O pedido foi apresentado pela EFB Regimes Especiais de Empresas, nomeada pelo BC como liquidante do banco. O magistrado classificou a liquidação brasileira como “processo estrangeiro principal”, o que obriga tribunais e credores dos EUA a respeitarem o andamento do procedimento conduzido no Brasil.

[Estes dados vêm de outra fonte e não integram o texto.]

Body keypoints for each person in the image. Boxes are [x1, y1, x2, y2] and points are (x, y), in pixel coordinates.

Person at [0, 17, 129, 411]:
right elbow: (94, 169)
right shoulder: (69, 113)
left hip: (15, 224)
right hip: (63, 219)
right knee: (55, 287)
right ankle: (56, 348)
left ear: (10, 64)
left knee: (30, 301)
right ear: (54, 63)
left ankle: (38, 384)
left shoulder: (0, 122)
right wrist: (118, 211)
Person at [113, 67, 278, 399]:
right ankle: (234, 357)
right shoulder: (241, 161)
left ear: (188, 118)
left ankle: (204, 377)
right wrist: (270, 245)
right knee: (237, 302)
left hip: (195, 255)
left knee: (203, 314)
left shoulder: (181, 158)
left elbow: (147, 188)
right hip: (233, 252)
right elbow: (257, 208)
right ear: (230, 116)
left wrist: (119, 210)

Com a decisão, ficam suspensas ações judiciais, execuções de dívidas e qualquer movimentação de ativos do Banco Master nos Estados Unidos fora do controle do liquidante. A medida também se estende ao LetsBank S.A., Banco Master de Investimento S.A. e Master S.A. Corretora de Câmbio, Títulos e Valores.
“O juiz determinou que todas as pessoas e entidades estão proibidas de transferir, onerar ou dispor de quaisquer ativos dos devedores localizados nos Estados Unidos”, destacou o despacho.
Grossman rejeitou os pedidos do ex-controlador Daniel Vorcaro, que alegava a possibilidade de reversão da liquidação no Brasil, citando questionamentos no Tribunal de Contas da União (TCU). Para o magistrado, o processo é regular e o liquidante está legalmente autorizado a representar o banco no exterior.
A decisão também concede à EFB amplos poderes para atuar nos EUA, incluindo a oitiva de testemunhas, produção de provas e requisição de informações sobre ativos, direitos e passivos do banco e de suas controladas.
A medida foi tomada horas após o ministro Jhonatan de Jesus, do TCU, suspender uma inspeção presencial no Banco Central relacionada ao caso. O tema será analisado pelo plenário do tribunal.
O Banco Master teve a liquidação decretada em novembro, após a rejeição da proposta de venda ao Banco de Brasília (BRB) e no contexto da Operação Compliance Zero, da Polícia Federal, que investiga suspeitas de fraudes financeiras na antiga administração da instituição. As informações são da Agência Brasil.